* WHAT YOU SHOULD DO
Where does the word "size" occur in the material? Copy each line that has it.

* RECORDS
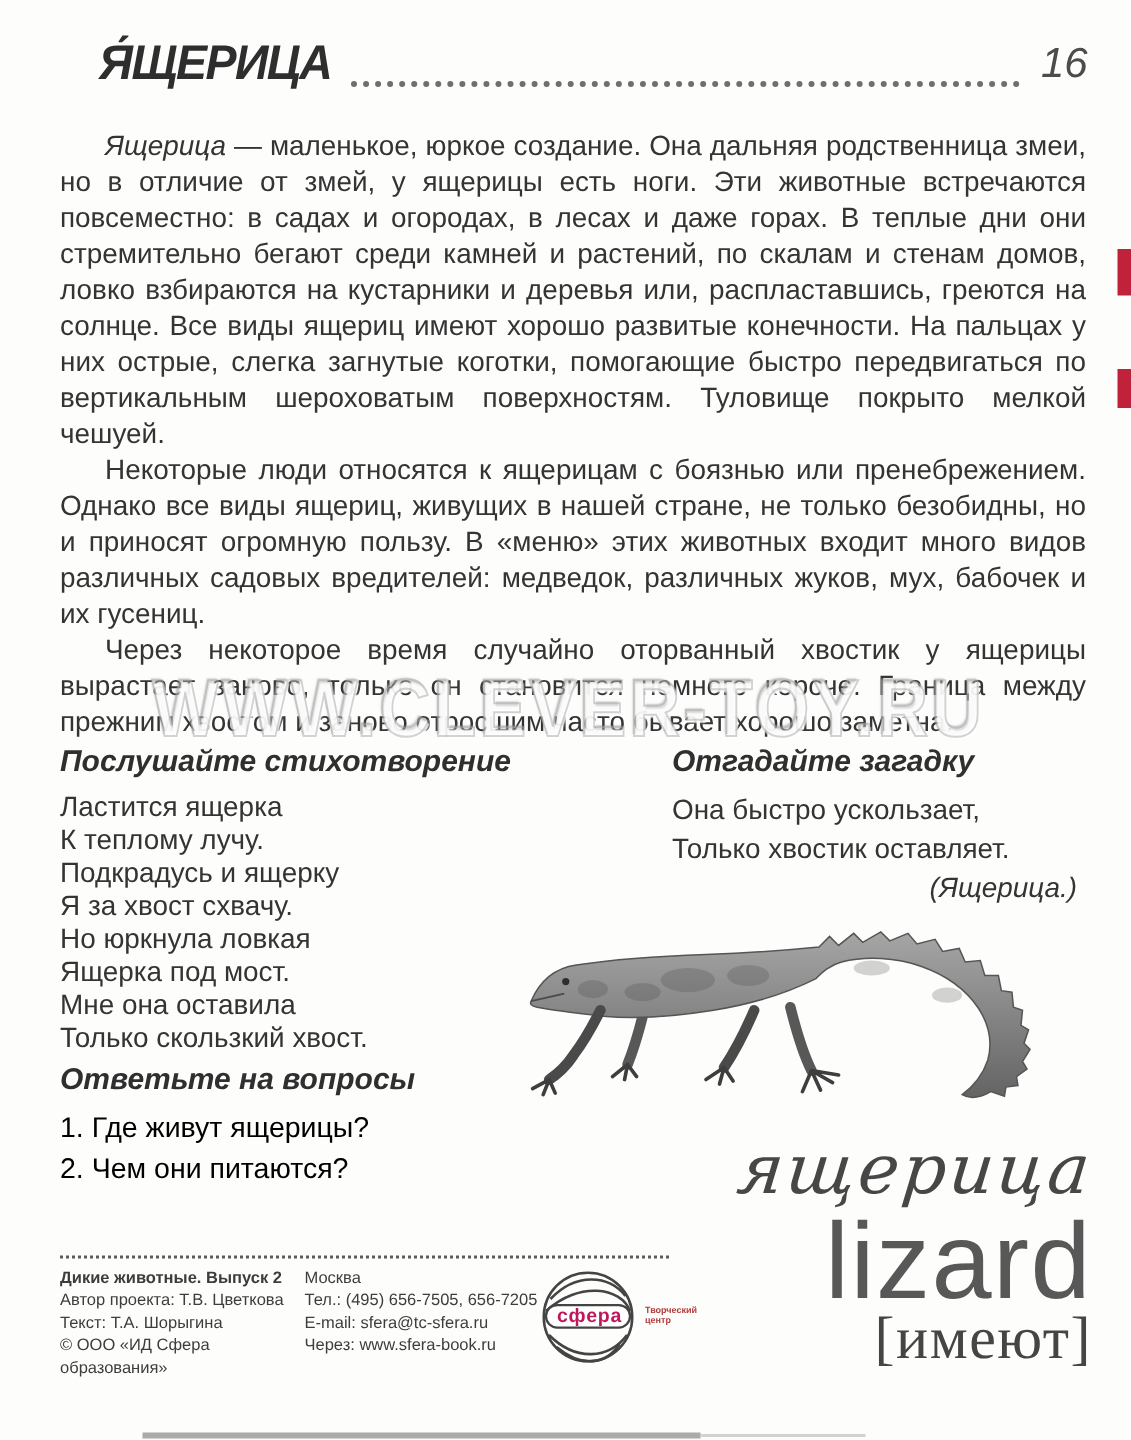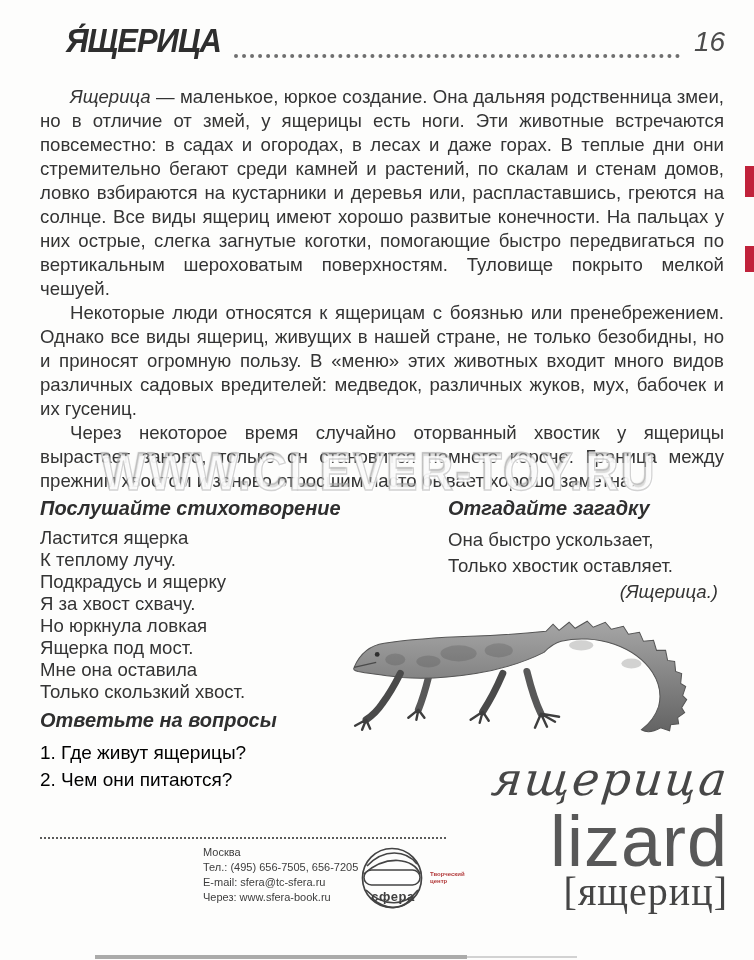--- a/index.html
+++ b/index.html
@@ -66,21 +66,21 @@
   }
   .footer-col{
     position:absolute;top:845px;font-size:11px;line-height:15px;color:#3d3d3d;
   }
   .footer-col.credits{left:40px;width:160px;}
   .footer-col.contacts{left:203px;width:158px;}
   .footer-col .line0{font-weight:bold;}
   .logo-wrap{position:absolute;top:846px;left:360px;width:104px;height:64px;}
   .logo-brand{
     position:absolute;left:3px;top:23px;width:60px;text-align:center;
-    font-size:13px;font-weight:bold;color:#404040;letter-spacing:0.5px;margin-top:20px;
+    font-size:13px;font-weight:bold;color:#be185d;letter-spacing:0.5px;
   }
   .logo-tagline{
     position:absolute;left:70px;top:25px;width:34px;
     font-size:6px;line-height:7px;color:#b23a3a;font-weight:bold;
   }
   
   .vocab-ru{
     position:absolute;top:752px;right:26px;
     font-family:"DejaVu Serif","Liberation Serif",serif;
     font-style:italic;font-size:46px;color:#474747;
@@ -192,20 +192,26 @@
   </div>
 
   <div class="questions">
     <div class="sec-heading">Ответьте на вопросы</div>
     <div class="question-item">1. Где живут ящерицы?</div>
     <div class="question-item">2. Чем они питаются?</div>
   </div>
 
   <div class="footer-divider"></div>
 
+  <div class="footer-col credits">
+    <div class="line0">Дикие животные. Выпуск 2</div>
+    <div>Автор проекта: Т.В. Цветкова</div>
+    <div>Текст: Т.А. Шорыгина</div>
+    <div>© ООО «ИД Сфера образования»</div>
+  </div>
 
   <div class="footer-col contacts">
     <div>Москва</div>
     <div>Тел.: (495) 656-7505, 656-7205</div>
     <div>E-mail: sfera@tc-sfera.ru</div>
     <div>Через: www.sfera-book.ru</div>
   </div>
 
   <div class="logo-wrap">
     <svg width="64" height="64" viewBox="0 0 64 64" xmlns="http://www.w3.org/2000/svg">
@@ -217,20 +223,20 @@
         <path d="M11,52 C28,66 44,64 53,50"></path>
       </g>
       <rect x="4" y="24" width="56" height="15" rx="7.5" fill="#ffffff" stroke="#444" stroke-width="1.5"></rect>
     </svg>
     <span class="logo-brand">сфера</span>
     <span class="logo-tagline">Творческий центр</span>
   </div>
 
   <div class="vocab-ru">ящерица</div>
   <div class="vocab-en">lizard</div>
-  <div class="vocab-tr">[ящериц]</div>
+  <div class="vocab-tr">[имеют]</div>
 
   <div class="edge-mark m1" style="background: rgb(192, 34, 59);"></div>
   <div class="edge-mark m2" style="background: rgb(192, 34, 59);"></div>
   <div class="bottom-artifact"></div>
   <div class="bottom-artifact2"></div>
 
 </div>
 
 </body></html>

* COMPLETED TASK
     position:absolute;top:845px;font-size:11px;line-height:15px;color:#3d3d3d;
-    font-size:13px;font-weight:bold;color:#404040;letter-spacing:0.5px;margin-top:20px;
+    font-size:13px;font-weight:bold;color:#be185d;letter-spacing:0.5px;
     font-size:6px;line-height:7px;color:#b23a3a;font-weight:bold;
     font-style:italic;font-size:46px;color:#474747;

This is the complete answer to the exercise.